Quote the listing below verbatim, from the line containing "Follow every image" up to and including the line containing "0.018604, 0.996304, 0.410972]]". Leave the pictures out of your reply.
[Opening Input data section]
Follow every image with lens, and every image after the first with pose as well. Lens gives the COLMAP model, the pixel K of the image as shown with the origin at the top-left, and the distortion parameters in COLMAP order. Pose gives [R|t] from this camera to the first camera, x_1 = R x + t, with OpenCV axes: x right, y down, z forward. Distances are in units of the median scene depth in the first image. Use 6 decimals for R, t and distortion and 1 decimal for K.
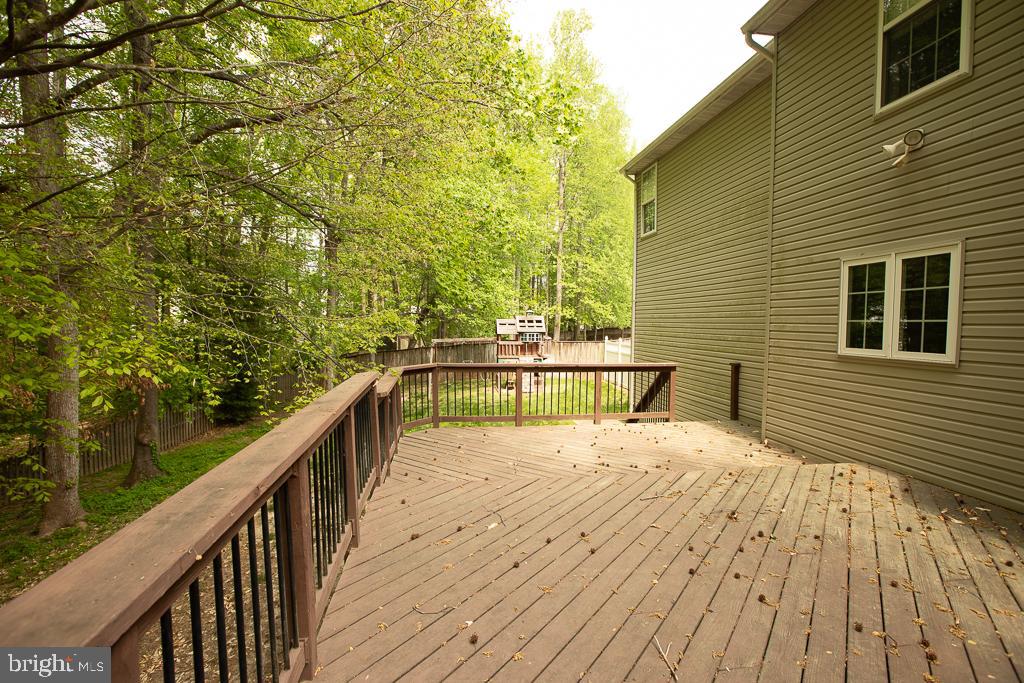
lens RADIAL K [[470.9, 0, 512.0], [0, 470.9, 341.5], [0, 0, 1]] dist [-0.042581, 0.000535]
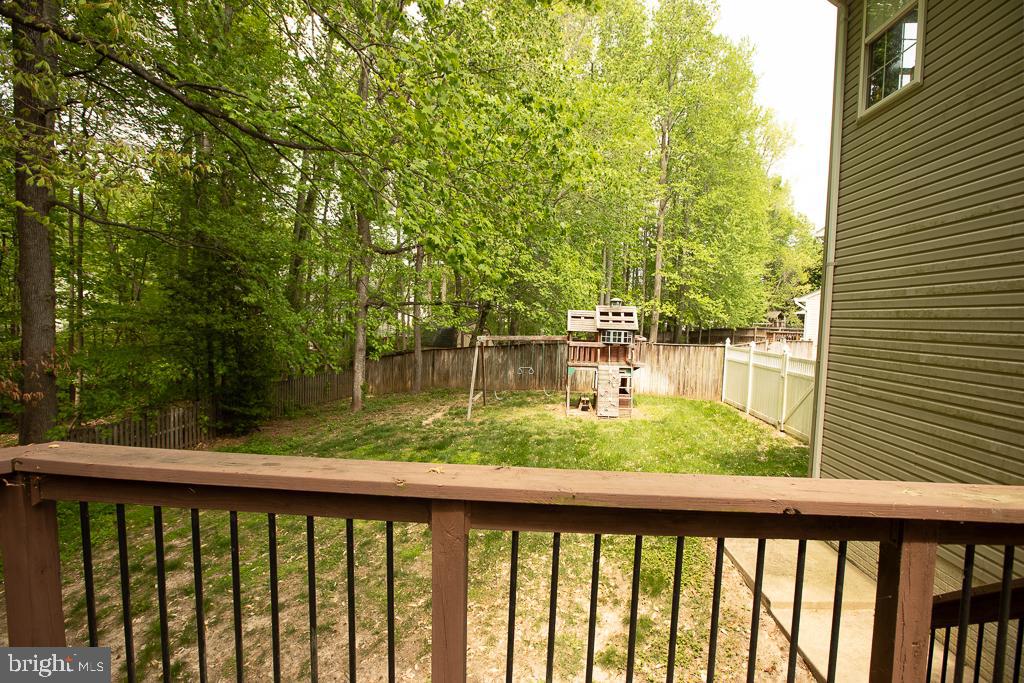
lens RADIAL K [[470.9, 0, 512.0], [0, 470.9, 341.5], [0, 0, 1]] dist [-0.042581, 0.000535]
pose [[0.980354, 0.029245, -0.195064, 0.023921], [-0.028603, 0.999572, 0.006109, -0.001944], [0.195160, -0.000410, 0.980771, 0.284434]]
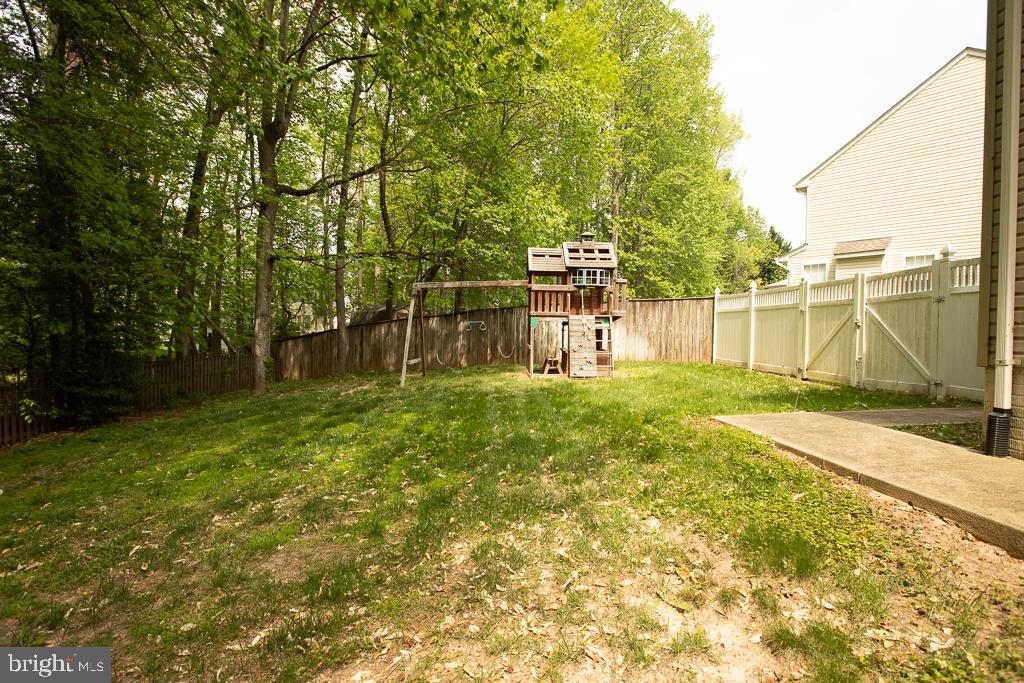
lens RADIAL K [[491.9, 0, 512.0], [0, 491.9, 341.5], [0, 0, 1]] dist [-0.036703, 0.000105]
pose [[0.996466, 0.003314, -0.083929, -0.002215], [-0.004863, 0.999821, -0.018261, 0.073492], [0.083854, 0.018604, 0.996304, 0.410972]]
[Closing Input data section]
[Opening Input data section]
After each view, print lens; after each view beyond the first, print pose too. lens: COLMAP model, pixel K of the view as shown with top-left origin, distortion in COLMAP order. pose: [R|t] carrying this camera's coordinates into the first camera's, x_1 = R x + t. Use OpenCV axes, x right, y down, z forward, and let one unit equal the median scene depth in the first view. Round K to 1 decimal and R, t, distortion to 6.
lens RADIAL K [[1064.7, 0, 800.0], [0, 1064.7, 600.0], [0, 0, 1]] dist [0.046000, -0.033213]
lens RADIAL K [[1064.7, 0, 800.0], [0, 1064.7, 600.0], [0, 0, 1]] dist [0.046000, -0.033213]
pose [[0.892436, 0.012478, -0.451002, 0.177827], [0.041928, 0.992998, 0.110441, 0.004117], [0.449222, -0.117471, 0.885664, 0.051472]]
[Closing Input data section]
[Opening Input data section]
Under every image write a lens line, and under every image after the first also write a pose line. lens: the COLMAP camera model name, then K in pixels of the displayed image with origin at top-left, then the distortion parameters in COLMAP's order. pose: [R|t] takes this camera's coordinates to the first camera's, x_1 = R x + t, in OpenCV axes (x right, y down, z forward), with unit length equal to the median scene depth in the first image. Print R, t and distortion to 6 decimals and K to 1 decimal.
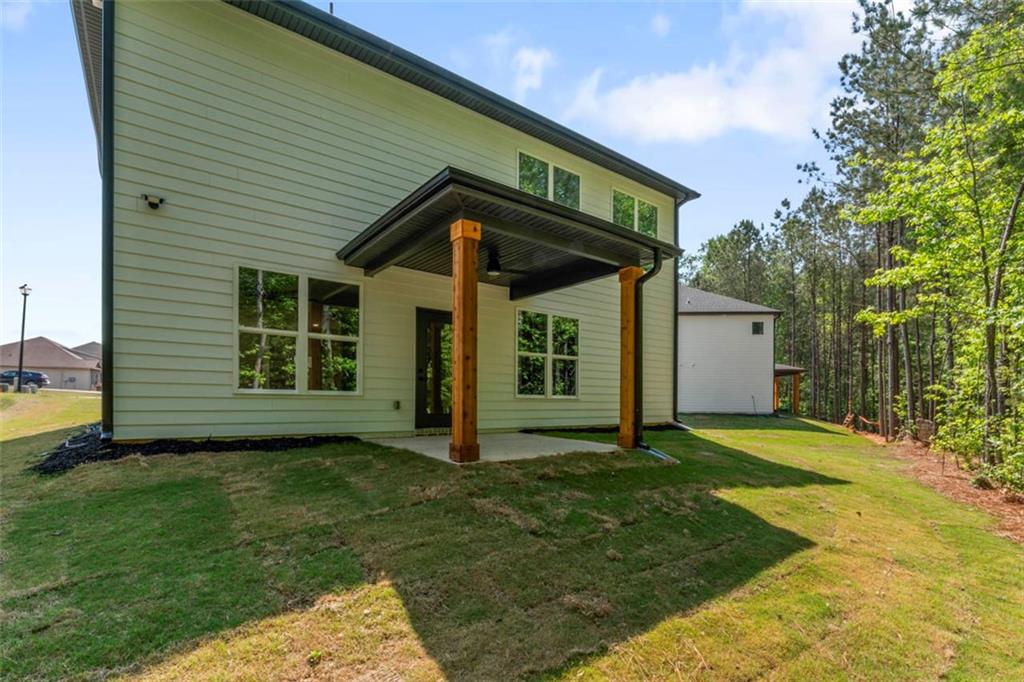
[Closing Input data section]
■ **Answer for this exercise**:
Follow every image with lens, and every image after the first with pose as well. Lens gives the COLMAP model, the pixel K of the image as shown with the origin at the top-left, and the distortion parameters in COLMAP order. Pose gives [R|t] from this camera to the first camera, x_1 = R x + t, with OpenCV axes: x right, y down, z forward. Distances are in units of the median scene depth in the first image. Use 6 decimals for R, t and distortion and 1 decimal for K.
lens RADIAL K [[470.9, 0, 512.0], [0, 470.9, 341.5], [0, 0, 1]] dist [-0.042581, 0.000535]
lens RADIAL K [[470.9, 0, 512.0], [0, 470.9, 341.5], [0, 0, 1]] dist [-0.042581, 0.000535]
pose [[0.980354, 0.029245, -0.195064, 0.023921], [-0.028603, 0.999572, 0.006109, -0.001944], [0.195160, -0.000410, 0.980771, 0.284434]]
lens RADIAL K [[491.9, 0, 512.0], [0, 491.9, 341.5], [0, 0, 1]] dist [-0.036703, 0.000105]
pose [[0.996466, 0.003314, -0.083929, -0.002215], [-0.004863, 0.999821, -0.018261, 0.073492], [0.083854, 0.018604, 0.996304, 0.410972]]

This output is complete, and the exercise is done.